## PROBLEM
Output all records exactly, with no images.

## RECORDED INFORMATION
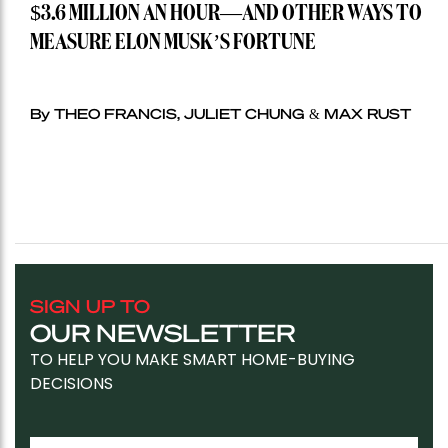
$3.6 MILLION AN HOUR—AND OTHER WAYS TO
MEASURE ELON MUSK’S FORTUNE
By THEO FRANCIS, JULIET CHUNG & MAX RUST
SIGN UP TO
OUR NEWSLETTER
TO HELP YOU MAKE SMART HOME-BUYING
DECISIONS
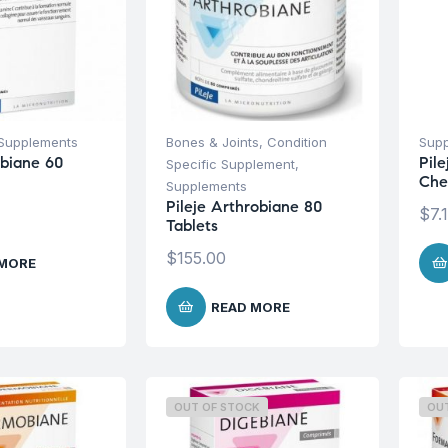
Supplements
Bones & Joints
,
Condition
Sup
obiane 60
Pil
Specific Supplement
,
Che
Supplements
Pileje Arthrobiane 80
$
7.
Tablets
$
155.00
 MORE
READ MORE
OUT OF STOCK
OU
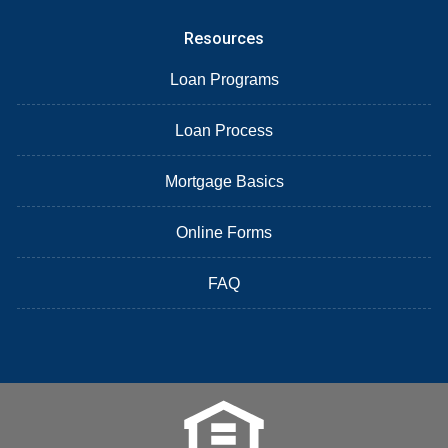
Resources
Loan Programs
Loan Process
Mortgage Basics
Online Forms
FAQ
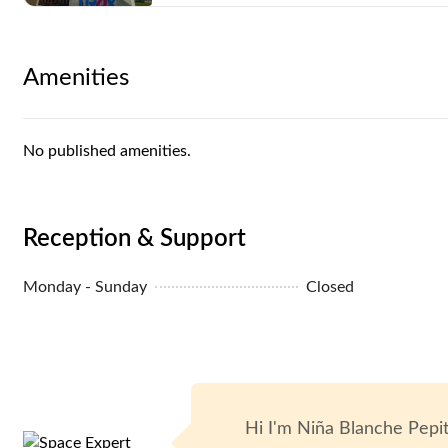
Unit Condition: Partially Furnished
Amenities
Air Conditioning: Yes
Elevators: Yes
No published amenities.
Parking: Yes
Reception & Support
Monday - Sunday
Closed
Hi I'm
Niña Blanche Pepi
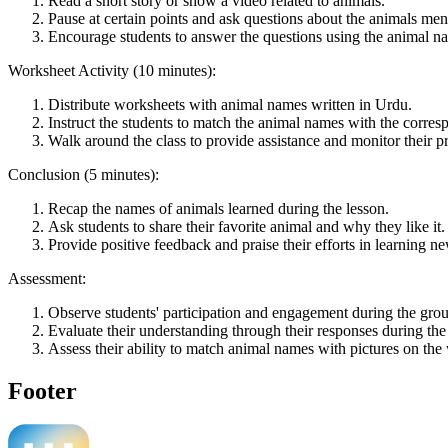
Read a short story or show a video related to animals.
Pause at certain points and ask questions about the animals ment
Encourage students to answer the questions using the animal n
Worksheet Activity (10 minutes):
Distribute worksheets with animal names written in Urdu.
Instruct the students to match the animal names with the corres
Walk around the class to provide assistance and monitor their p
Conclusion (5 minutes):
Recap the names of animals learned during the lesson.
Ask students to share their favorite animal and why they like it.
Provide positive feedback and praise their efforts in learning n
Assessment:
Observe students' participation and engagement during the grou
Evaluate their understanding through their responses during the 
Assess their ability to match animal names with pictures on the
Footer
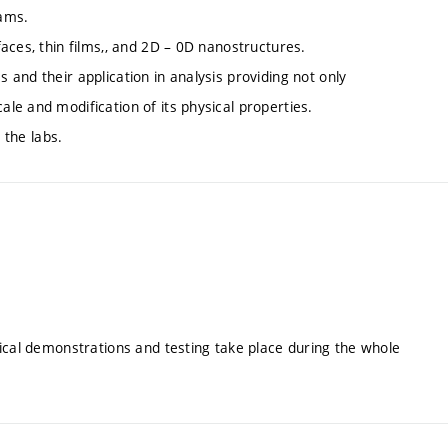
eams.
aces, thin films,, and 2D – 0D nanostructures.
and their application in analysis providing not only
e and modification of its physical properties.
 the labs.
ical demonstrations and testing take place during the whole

## TASK OUTPUT
$3.6 MILLION AN HOUR—AND OTHER WAYS TO
MEASURE ELON MUSK’S FORTUNE
By THEO FRANCIS, JULIET CHUNG & MAX RUST
SIGN UP TO
OUR NEWSLETTER
TO HELP YOU MAKE SMART HOME-BUYING
DECISIONS
Supplements
Bones & Joints
,
Condition
Sup
obiane 60
Pil
Specific Supplement
,
Che
Supplements
Pileje Arthrobiane 80
$
7.
Tablets
$
155.00
 MORE
READ MORE
OUT OF STOCK
OU
Resources
Loan Programs
Loan Process
Mortgage Basics
Online Forms
FAQ
Unit Condition: Partially Furnished
Amenities
Air Conditioning: Yes
Elevators: Yes
No published amenities.
Parking: Yes
Reception & Support
Monday - Sunday
Closed
Hi I'm
Niña Blanche Pepi
Read a short story or show a video related to animals.
Pause at certain points and ask questions about the animals ment
Encourage students to answer the questions using the animal n
Worksheet Activity (10 minutes):
Distribute worksheets with animal names written in Urdu.
Instruct the students to match the animal names with the corres
Walk around the class to provide assistance and monitor their p
Conclusion (5 minutes):
Recap the names of animals learned during the lesson.
Ask students to share their favorite animal and why they like it.
Provide positive feedback and praise their efforts in learning n
Assessment:
Observe students' participation and engagement during the grou
Evaluate their understanding through their responses during the 
Assess their ability to match animal names with pictures on the
Footer
eams.
aces, thin films,, and 2D – 0D nanostructures.
and their application in analysis providing not only
e and modification of its physical properties.
 the labs.
ical demonstrations and testing take place during the whole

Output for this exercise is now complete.